Drogas do sertão is the name given by the Portuguese to certain natural products that were extracted from the Amazon rainforest in Colonial Brazil, especially during the time of the bandeirantes. Contrary to the modern use of the word sertão, the term (a shorter form of desertão, meaning "large deserted area") refers to the vast inland areas that were not under control of the Portuguese yet, especially in the Amazon region.

== Main products ==
The drogas do sertão included spices, foods, wood and vegetable oils. The main products were:

- Brazil nut
- Cacao
- Copaiba
- Guarana
- Rosewood
- Urucum

Cocoa became the most lucrative product for the Portuguese, since it was already appreciated by Europeans through Spanish contact with it in Mexico and the Caribbean. Guarana became known for its stimulating and medicinal properties, and copaiba for its aid in wound healing. Rosewood and urucum were used as condiments and natural dyes.

== Historical context ==
Through their contacts with indigenous peoples in the rainforest, the Portuguese became aware of these new products that were unknown in Europe. Since they were comparable in value and function to certain products from Asia, there were heavy disputes between the British, French, Dutch and even some Irish about control of the region.
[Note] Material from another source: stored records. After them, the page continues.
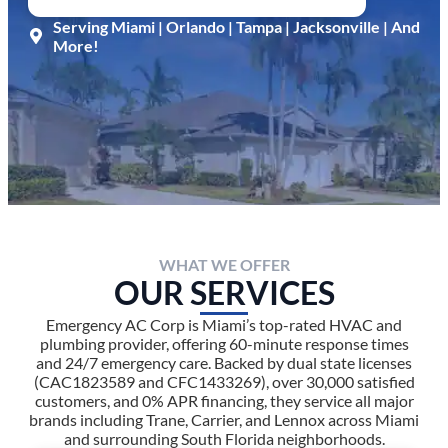
Serving Miami | Orlando | Tampa | Jacksonville | And
More!
WHAT WE OFFER
OUR SERVICES
Emergency AC Corp is Miami’s top-rated HVAC and
plumbing provider, offering 60-minute response times
and 24/7 emergency care. Backed by dual state licenses
(CAC1823589 and CFC1433269), over 30,000 satisfied
customers, and 0% APR financing, they service all major
brands including Trane, Carrier, and Lennox across Miami
and surrounding South Florida neighborhoods.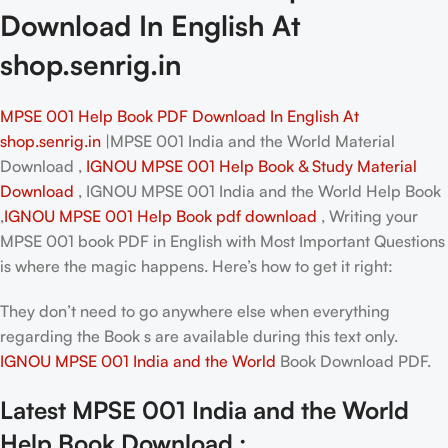
Download In English At
shop.senrig.in
MPSE 001 Help Book PDF Download In English At
shop.senrig.in
|MPSE 001 India and the World Material
Download ,
IGNOU MPSE 001 Help Book & Study Material
Download
, IGNOU MPSE 001 India and the World Help Book
,
IGNOU MPSE 001 Help Book pdf download
, Writing your
MPSE 001 book PDF in English
with Most Important Questions
is where the magic happens. Here’s how to get it right:
They don’t need to go anywhere else when everything
regarding the Book s are available during this text only.
IGNOU MPSE 001 India and the World
Book Download PDF.
Latest MPSE 001 India and the World
Help Book Download :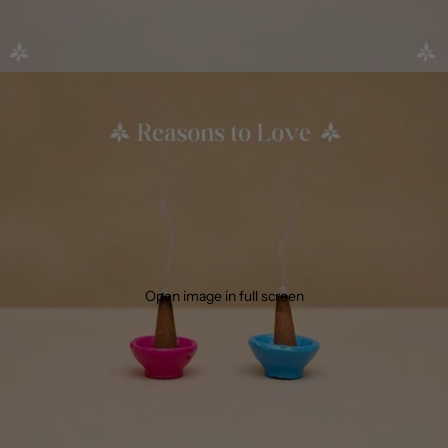
Open image in full screen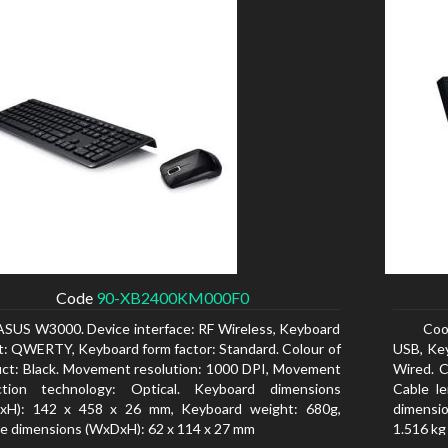
Code
90-XB2400KM000F0
ASUS W3000. Device interface: RF Wireless, Keyboard
Coo
t: QWERTY, Keyboard form factor: Standard. Colour of
USB, Ke
ct: Black. Movement resolution: 1000 DPI, Movement
Wired. C
ction technology: Optical. Keyboard dimensions
Cable l
xH): 142 x 458 x 26 mm, Keyboard weight: 680g,
dimensio
 dimensions (WxDxH): 62 x 114 x 27 mm
1.516 kg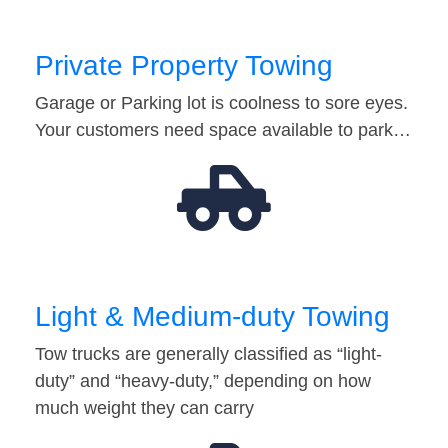
Private Property Towing
Garage or Parking lot is coolness to sore eyes.
Your customers need space available to park…
Light & Medium-duty Towing
Tow trucks are generally classified as “light-
duty” and “heavy-duty,” depending on how
much weight they can carry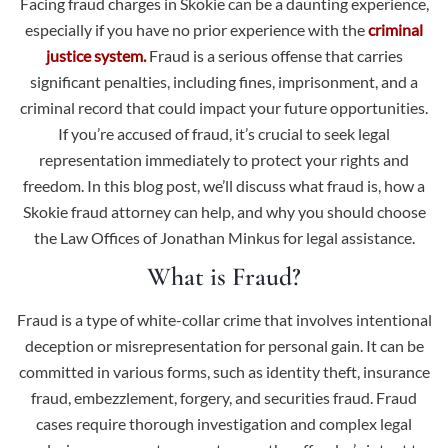
Facing fraud charges in Skokie can be a daunting experience,
especially if you have no prior experience with the
criminal
justice system.
Fraud is a serious offense that carries
significant penalties, including fines, imprisonment, and a
criminal record that could impact your future opportunities.
If you’re accused of fraud, it’s crucial to seek legal
representation immediately to protect your rights and
freedom. In this blog post, we’ll discuss what fraud is, how a
Skokie fraud attorney can help, and why you should choose
the Law Offices of Jonathan Minkus for legal assistance.
What is Fraud?
Fraud is a type of white-collar crime
that involves intentional
deception or misrepresentation for personal gain. It can be
committed in various forms, such as identity theft, insurance
fraud, embezzlement, forgery, and securities fraud. Fraud
cases require thorough investigation and complex legal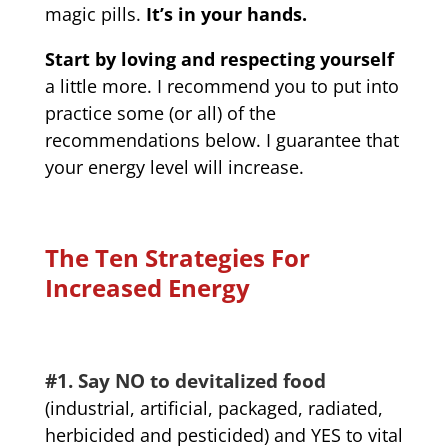
magic pills.
It’s in your hands.
Start by loving and respecting yourself
a little more. I recommend you to put into
practice some (or all) of the
recommendations below. I guarantee that
your energy level will increase.
The Ten Strategies For
Increased Energy
#1. Say NO to devitalized food
(industrial, artificial, packaged, radiated,
herbicided and pesticided) and YES to vital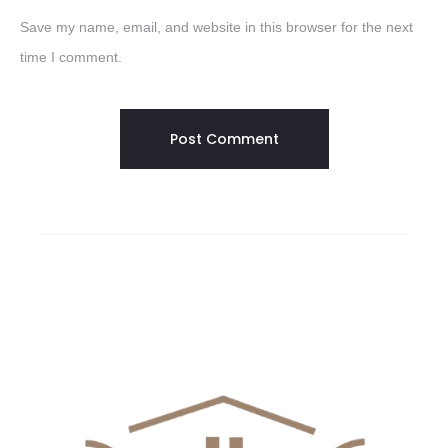
Save my name, email, and website in this browser for the next
time I comment.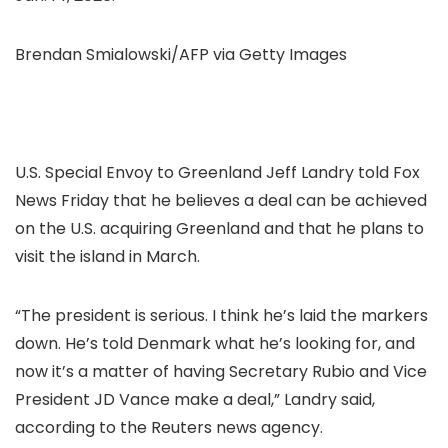
Brendan Smialowski/AFP via Getty Images
U.S. Special Envoy to Greenland Jeff Landry told Fox
News Friday that he believes a deal can be achieved
on the U.S. acquiring Greenland and that he plans to
visit the island in March.
“The president is serious. I think he’s laid the markers
down. He’s told Denmark what he’s looking for, and
now it’s a matter of having Secretary Rubio and Vice
President JD Vance make a deal,” Landry said,
according to the Reuters news agency.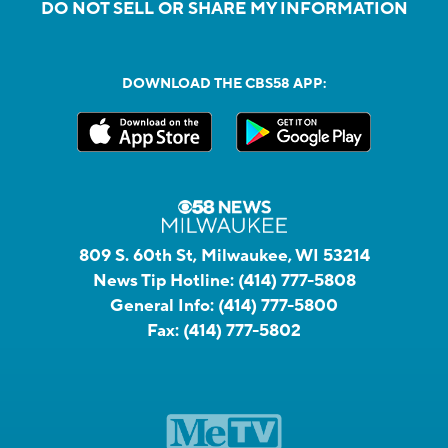
DO NOT SELL OR SHARE MY INFORMATION
DOWNLOAD THE CBS58 APP:
809 S. 60th St, Milwaukee, WI 53214
News Tip Hotline:
(414) 777-5808
General Info:
(414) 777-5800
Fax:
(414) 777-5802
For the Portuguese, the extraction of the drogas do sertão contributed to the integration of the Amazon region into the colonial system, to the establishment of Atlantic trade routes, to their territorial expansion and to control over the indigenous population. The trade in drogas do sertão preceded the Amazon gold rush and the Amazon rubber cycle, paving the way for these to happen centuries later.